Actually, I figured you for the Twirling Triplets from Texas. “Guess I banged my head on the steering wheel.”
“That’s not good.” He touched her forehead, making her jump. “Easy. Sorry. I just want to check you out.” His gentle, work-roughened fingertips explored her temples with feathery strokes that set off ripples in her stomach. “Yeah, you’ve got a split here, right at your hairline. You’ll need a few stitches and a good shampoo.” His voice went brisk with decision. “I think the doc better have a look at you.”
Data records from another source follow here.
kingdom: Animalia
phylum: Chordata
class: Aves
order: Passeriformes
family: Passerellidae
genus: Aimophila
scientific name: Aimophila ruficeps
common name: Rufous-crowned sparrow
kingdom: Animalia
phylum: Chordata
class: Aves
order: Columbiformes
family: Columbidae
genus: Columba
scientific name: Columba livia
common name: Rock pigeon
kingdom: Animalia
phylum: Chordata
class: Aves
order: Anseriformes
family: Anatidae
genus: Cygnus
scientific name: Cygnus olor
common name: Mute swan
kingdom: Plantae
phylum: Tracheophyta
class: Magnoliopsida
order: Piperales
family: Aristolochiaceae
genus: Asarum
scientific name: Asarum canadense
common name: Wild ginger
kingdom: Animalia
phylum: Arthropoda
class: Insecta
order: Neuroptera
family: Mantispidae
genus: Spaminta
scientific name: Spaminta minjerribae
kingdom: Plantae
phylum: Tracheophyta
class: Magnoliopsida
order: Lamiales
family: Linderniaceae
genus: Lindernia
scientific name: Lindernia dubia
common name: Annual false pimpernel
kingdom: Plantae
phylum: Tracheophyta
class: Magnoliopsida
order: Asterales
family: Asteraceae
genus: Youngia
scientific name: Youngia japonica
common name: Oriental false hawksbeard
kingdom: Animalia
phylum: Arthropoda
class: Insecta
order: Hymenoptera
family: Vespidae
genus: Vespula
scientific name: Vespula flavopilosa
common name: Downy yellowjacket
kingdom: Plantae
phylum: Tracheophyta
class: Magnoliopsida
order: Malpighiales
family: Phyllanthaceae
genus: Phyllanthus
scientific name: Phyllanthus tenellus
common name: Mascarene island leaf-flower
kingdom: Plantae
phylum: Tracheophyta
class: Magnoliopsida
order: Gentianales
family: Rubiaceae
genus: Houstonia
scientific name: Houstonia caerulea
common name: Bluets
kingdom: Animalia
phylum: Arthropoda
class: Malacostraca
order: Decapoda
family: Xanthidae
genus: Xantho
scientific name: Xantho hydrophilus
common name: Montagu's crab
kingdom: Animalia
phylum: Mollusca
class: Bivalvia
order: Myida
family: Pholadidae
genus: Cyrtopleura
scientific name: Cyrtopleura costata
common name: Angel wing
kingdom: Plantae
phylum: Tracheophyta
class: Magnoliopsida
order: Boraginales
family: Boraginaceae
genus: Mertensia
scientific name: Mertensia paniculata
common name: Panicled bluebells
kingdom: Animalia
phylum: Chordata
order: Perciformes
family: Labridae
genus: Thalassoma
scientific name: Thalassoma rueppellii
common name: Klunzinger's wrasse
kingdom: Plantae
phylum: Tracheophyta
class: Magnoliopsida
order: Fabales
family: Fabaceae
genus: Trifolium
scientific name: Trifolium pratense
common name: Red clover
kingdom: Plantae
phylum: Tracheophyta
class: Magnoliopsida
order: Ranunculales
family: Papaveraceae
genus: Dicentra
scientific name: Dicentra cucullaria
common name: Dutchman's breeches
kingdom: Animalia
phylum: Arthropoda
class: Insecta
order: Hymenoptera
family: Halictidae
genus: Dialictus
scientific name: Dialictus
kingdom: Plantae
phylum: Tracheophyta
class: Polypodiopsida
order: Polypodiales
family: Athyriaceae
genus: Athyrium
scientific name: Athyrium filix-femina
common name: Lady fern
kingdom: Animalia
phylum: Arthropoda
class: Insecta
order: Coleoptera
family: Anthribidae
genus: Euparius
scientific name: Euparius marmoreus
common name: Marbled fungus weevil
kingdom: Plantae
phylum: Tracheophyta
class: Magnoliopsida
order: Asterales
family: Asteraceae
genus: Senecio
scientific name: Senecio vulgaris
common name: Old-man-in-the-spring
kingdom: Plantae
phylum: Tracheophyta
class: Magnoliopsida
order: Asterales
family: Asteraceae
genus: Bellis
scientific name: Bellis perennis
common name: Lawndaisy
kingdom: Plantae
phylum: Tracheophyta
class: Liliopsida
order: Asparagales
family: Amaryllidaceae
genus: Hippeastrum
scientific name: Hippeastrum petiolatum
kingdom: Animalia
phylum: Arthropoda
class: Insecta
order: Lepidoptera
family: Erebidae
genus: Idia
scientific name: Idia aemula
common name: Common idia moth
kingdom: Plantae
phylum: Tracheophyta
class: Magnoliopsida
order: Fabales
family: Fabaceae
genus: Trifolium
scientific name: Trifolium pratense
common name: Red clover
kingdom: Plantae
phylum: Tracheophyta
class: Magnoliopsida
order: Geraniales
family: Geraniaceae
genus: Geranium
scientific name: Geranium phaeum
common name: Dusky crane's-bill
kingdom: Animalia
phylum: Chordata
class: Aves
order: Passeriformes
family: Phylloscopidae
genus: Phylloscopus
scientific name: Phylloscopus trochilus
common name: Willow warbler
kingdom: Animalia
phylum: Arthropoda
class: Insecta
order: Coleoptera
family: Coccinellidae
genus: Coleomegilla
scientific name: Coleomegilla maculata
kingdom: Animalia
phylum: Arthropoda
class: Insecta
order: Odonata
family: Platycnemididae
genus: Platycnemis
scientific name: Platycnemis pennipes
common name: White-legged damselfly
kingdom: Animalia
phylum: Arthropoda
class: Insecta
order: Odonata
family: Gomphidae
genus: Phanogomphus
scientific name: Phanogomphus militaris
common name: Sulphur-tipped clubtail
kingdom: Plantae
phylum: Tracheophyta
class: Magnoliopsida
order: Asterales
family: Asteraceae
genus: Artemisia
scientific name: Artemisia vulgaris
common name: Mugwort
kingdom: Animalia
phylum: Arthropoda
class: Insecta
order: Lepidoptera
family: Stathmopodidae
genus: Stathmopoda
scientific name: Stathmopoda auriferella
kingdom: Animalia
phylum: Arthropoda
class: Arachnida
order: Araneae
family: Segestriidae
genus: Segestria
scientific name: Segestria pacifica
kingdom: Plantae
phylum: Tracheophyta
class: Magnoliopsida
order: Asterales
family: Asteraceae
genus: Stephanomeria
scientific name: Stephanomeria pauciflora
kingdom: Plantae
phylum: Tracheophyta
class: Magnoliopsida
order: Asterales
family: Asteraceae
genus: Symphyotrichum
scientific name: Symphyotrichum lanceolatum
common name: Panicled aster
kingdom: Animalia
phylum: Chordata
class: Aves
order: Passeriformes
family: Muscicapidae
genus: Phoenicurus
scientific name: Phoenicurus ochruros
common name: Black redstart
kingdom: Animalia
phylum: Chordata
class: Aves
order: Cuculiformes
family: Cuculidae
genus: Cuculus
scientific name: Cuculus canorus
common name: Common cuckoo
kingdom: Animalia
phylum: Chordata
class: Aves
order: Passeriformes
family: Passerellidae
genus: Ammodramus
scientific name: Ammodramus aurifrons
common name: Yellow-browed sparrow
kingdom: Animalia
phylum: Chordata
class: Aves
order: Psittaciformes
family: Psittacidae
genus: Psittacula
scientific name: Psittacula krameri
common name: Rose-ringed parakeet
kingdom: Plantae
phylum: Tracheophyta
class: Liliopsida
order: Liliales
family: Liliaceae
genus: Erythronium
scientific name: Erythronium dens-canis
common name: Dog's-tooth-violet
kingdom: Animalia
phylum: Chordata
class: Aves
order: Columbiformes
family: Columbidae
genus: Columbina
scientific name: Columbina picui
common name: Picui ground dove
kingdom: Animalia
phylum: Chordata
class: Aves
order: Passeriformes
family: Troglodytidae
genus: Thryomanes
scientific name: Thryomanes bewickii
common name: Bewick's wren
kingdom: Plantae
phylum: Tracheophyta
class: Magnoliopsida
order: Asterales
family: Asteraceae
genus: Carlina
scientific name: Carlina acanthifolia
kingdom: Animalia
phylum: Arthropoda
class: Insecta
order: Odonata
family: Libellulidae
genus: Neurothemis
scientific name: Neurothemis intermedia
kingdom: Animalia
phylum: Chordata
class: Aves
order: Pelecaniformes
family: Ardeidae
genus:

It took him nearly fifteen minutes of inching forward and back to turn his car from its slewed position till it pointed downhill. Finally he helped her into the passenger seat, then fastened her seat belt. “Not that you’re going to need this. I’m the world’s best driver, so just lean back and relax.” He adjusted the seat till she was tipped almost horizontal.
The fear had left her drained and it would have felt good to lie back, if it hadn’t made her feel less in control, being carried off into the dizzy dark. She fumbled for the lever as he walked around to his side, but she couldn’t find it. “Really, I don’t need a doctor,” she tried again as he climbed in beside her and drove away.
“Probably not, but I can’t leave you sitting in the road, and I don’t think you’d care to be dropped off at Magdalena’s Cantina. Might get more help than you need.”
“God, no. That’s where all my troubles started!” She told him about the lumberjacks. “I guess their truck was too wide for this track. That must be why they stopped chasing. But what I’m wondering is why they hassled me in the first place. Maybe Magdalena sicced them on me?”
He swore as the car bounced through a pothole, then landed with a sickening slither on the gravel. “Why would she do that?”
“I was trying to connect with a guy, a Professor McCord, who picks up his mail at the cantina. She seems to think she owns him.”
“Huh.” He drove in silence for a while, then muttered, “I suppose Magdalena figures she’s got a lease on every man who walks through her door.”
“She’s welcome to ’em. I’ve no intention of jumping her claim. My interest is strictly professional.”
“Hmmm. You’re a…travel writer?”
“Nope.” She winced as she realized she’d just blown her cover.
“Ah, a mountain climber. You’re lookin’ to hire a camp manager.”
“Not me. But McCord does that?” She shifted to look at him, then winced as it hit her again; there were three overlapping images where there ought to be one.
“When he’s trying to scrape some cash together, he’s been known to do that. And worse things,” he added under his breath as the car slid again and he shifted to low. “You with the ATF? The DEA?”
“McCord runs guns? Or dope?”
“Not if he wants to live. That’s strictly a local franchise, no gringos welcome. But the damn feds—and the federales—are always shopping for snitches down here. No, McCord keeps his nose clean and he keeps to himself.”
“Sounds like you know him pretty well.”
“Too well.”
“So maybe I could get an introduction?”
“’Fraid we’re way past that. I’m McCord, and who the heck are you? Tell me please I didn’t kiss an agent of the IRS, hell-bent on an audit. I’d have to shoot myself. You’re Lorraine who?”
“Not Lorraine—Raine. As in Raine Ashaway. You wrote me about the temple at Teotihuacan, and yes, the Feathered Serpent looks like a dinosaur.”
Just then the car slid again, and this time what remained of his left headlight clipped the mountainside.